***
Sümbül Efendi yine ışıklar dolu gözlerini dervişlere dikti:
- Hayır, anlamıyorsunuz! Ama o direğin dibindeki! O var ya,
Amaiyyet zevkinde Ehad (Elif - Direk) arkasında olan Ehad, “kulhüvallahü ehad”, İhlas (halisliğin müjdesi)…
***
söylediklerimi tamamen anlıyor, çünkü bugün hep onun için söylüyorum!
Sümbül Efendi, “söylediklerimi tamamen anlıyor” diyerek, Musa Efendi’de fıkhı açmış oldu.
Sümbül Efendi, “bugün hep onun için söylüyorum” diyerek, el yevm tecellisi tatbikatının zamanın Ademi Muhammed kemalatı içinde olduğuna remizdir. İşte manevi sultanın kudreti budur. Ölüden diriyi çıkartır.
Hz. Kur’andaki misalen
- “bugün hep onun için söylüyorum” diyerek, Musa Efendi’ye Tahsis yaptı.
- Adem misali, halkiyetin Adem’i yaptı.
- Yusuf misali, ailenin Yusuf’u yaptı.
- Yunus misali, kavmin Yunus’u yaptı.
Yani her mertebenin gönül noktası halini bir anda tatbikata sokuyor.Mürşidin zevki zatisi, istediği yerden yapar. Burda tercih yapmadı, onu kayırmadı. Çünkü akabinde gelen olaylardan neden ona olduğu ortaya çıkacaktır.
***
Direğin dibindekinin hali perişan
Bu manevi giydirme karşısında, kişideki zahiri takat tükenmiştir.
Amaiyyet zevkinde Ehad (Elif - Direk) arkasında olan Ehad, “kulhüvallahü ehad”, İhlas (halisliğin müjdesi)… Yani Fem-i Muhsin Muhammedi ağızdan “kulhüvallahü ehad”, tatbikatı… Ne kadar şey varsa hepsi birden gitti ve Sekeneye düştü. “Ya” hitabını takiben “Adem üskun” hitabı ki, kontrol Rabbında, artık Rabbi vücud inşa olacak.

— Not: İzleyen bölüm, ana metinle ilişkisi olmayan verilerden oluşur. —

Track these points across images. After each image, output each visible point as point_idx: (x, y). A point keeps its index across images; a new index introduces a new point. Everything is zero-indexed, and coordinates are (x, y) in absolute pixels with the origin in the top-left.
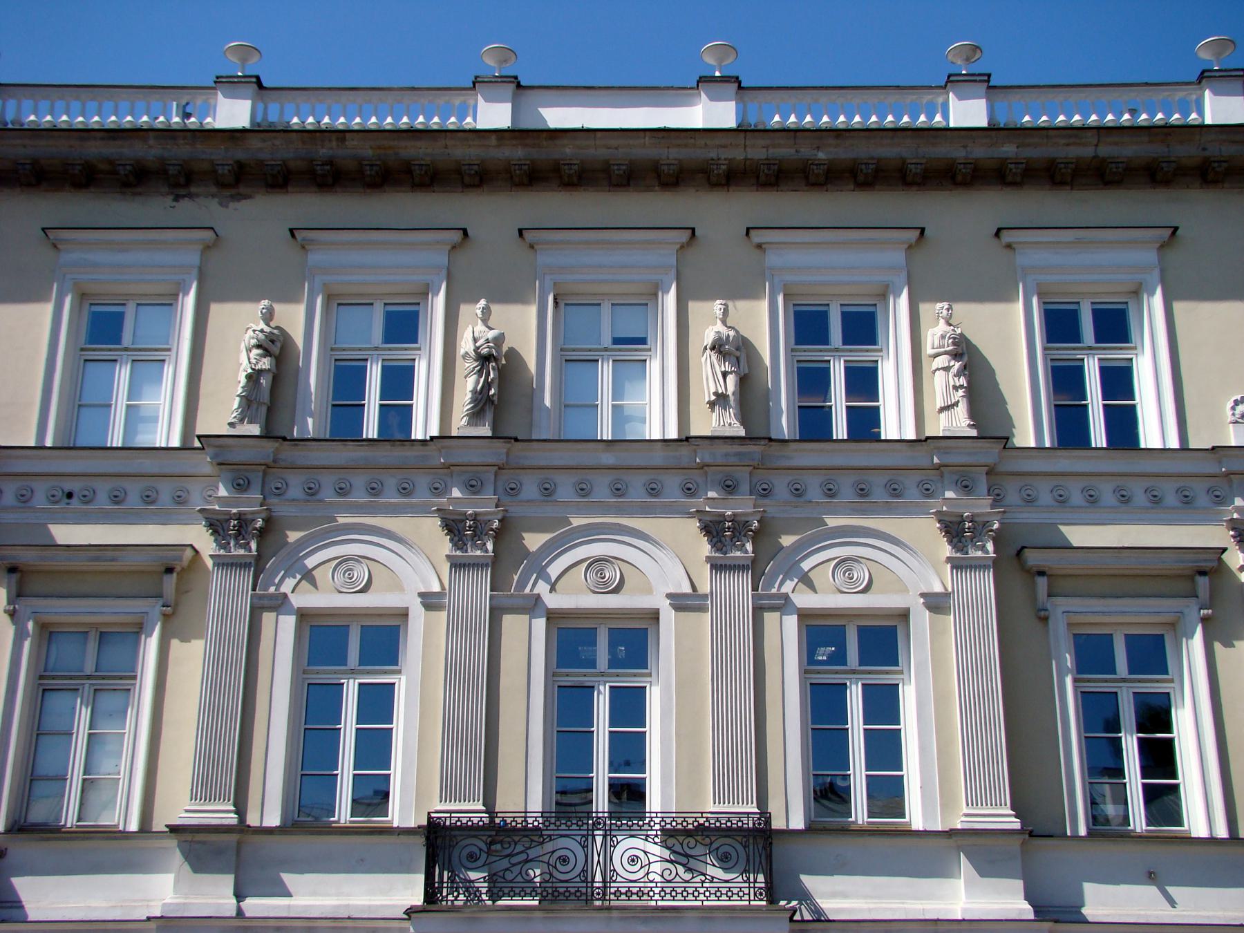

Bu hitap “Ya Adem” hitabına maruz kalıp, önce “ADAM”, sonra “İNSAN” ve bilahare “EL İNSAN” seyrinin ikmalinde, Şeyhi tarafından makamın tenezzülatı ve cismaniyete manevi vücud inşası olarak giydirilmesidir.
Bir anda giydiriyor. “Sözüm onadır” yani sizde işlediğim gibi bugün de ona işleyeceğim, buyruyor.